WHAT YOU HAVE TO DO:
With all pictures excluded, restate the records that follow exactly as written.

[Stored data entries]
***
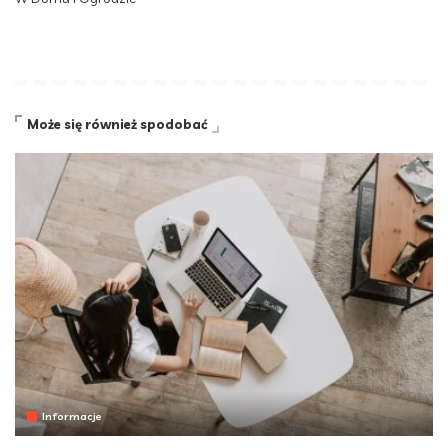
Może się również spodobać
Informacje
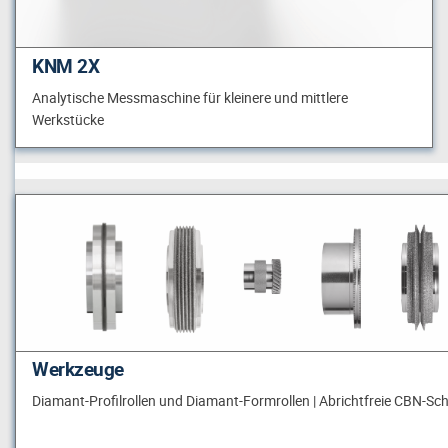
KNM 2X
Analytische Messmaschine für kleinere und mittlere
Werkstücke
Werkzeuge
Diamant-Profilrollen und Diamant-Formrollen | Abrichtfreie CBN-Sc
***
ANSWER:
Może się również spodobać
Informacje
KNM 2X
Analytische Messmaschine für kleinere und mittlere
Werkstücke
Werkzeuge
Diamant-Profilrollen und Diamant-Formrollen | Abrichtfreie CBN-Sc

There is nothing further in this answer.